*** GIVEN PASSAGE ***

Either way there's no reason why asphalt, on the card by itself, shouldn't work.

Not sure what else I can suggest other than to find a different source for the ROMS or try other games. Im not aware of any additional restrictions on the QD beyond those on my original Ngage.


Edit: http://pastebin.com/9yZNYza0
That's the folder structure of my MMC when it has Asphalt 1, Bomberman and Crash Nitro Kart on it.


----------



## Friend of Sonic (May 24, 2014)

It must be my ROMs. I followed your list exactly, and no go. Thank you for messing around with this to help out-- hopefully when I get a different ROMset, it'll work.

EDIT: The only other thing is the error I get upon booting the phone "Sim Registration has failed"

EDIT: Also, I read something to the effect that higher capacity cards run into these errors. That has me wondering now. Count, are you using a small capacity card?


----------



## Count Duckula (May 24, 2014)

Friend of Sonic said:


> It must be my ROMs. I followed your list exactly, and no go. Thank you for messing around with this to help out-- hopefully when I get a different ROMset, it'll work.
> 
> EDIT: The only other thing is the error I get upon booting the phone "Sim Registration has failed"
> 
> EDIT: Also, I read something to the effect that higher capacity cards run into these errors. That has me wondering now. Count, are you using a small capacity card?

***

▶ **QUESTIONS TO ANSWER**
1. Rewrite the paragraph of the forum thread that begins "It must be my ROMs" as a shorter version that keeps its main facts.
2. Transcribe the part of the forum thread starting with "Either way there's" and going on through "Sonic (May 24, 2014)".
The data that comes after this has nothing to do with the forum thread.

*** INFORMATION PROVIDED ***

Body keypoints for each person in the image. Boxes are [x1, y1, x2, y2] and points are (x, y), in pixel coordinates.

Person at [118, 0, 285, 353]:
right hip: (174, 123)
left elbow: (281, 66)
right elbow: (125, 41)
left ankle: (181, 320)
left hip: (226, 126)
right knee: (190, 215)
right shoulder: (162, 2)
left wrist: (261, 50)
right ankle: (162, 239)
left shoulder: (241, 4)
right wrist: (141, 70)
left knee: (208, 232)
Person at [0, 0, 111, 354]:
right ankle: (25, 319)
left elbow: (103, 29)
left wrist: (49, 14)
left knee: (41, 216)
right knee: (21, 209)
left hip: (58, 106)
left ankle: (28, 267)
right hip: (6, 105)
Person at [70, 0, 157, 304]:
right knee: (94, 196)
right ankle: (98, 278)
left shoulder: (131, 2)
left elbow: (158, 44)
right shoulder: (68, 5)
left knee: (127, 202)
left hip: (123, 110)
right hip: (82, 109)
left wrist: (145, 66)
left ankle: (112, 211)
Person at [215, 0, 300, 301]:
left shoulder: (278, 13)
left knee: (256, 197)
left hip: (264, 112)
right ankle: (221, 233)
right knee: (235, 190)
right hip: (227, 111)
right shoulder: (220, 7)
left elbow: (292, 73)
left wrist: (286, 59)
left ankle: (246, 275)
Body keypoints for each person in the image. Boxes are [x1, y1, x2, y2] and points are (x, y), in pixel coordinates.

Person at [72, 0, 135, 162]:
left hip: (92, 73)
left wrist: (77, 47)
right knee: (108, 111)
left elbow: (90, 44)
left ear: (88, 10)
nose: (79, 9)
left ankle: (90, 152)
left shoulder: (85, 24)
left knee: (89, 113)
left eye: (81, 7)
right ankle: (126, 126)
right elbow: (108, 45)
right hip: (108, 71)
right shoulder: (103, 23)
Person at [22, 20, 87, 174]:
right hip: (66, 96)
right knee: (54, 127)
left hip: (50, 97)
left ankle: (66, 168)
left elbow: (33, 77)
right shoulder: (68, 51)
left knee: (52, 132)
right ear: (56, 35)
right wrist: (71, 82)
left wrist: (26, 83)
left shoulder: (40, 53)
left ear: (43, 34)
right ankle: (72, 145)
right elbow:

***

▶ **OUTPUTS BY TASK**
1. The poster blames their ROMs, since following the list exactly didn't work. They thank the other user for helping and hope a different ROM set will work.

2.
Either way there's no reason why asphalt, on the card by itself, shouldn't work.

Not sure what else I can suggest other than to find a different source for the ROMS or try other games. Im not aware of any additional restrictions on the QD beyond those on my original Ngage.


Edit: http://pastebin.com/9yZNYza0
That's the folder structure of my MMC when it has Asphalt 1, Bomberman and Crash Nitro Kart on it.


----------



## Friend of Sonic (May 24, 2014)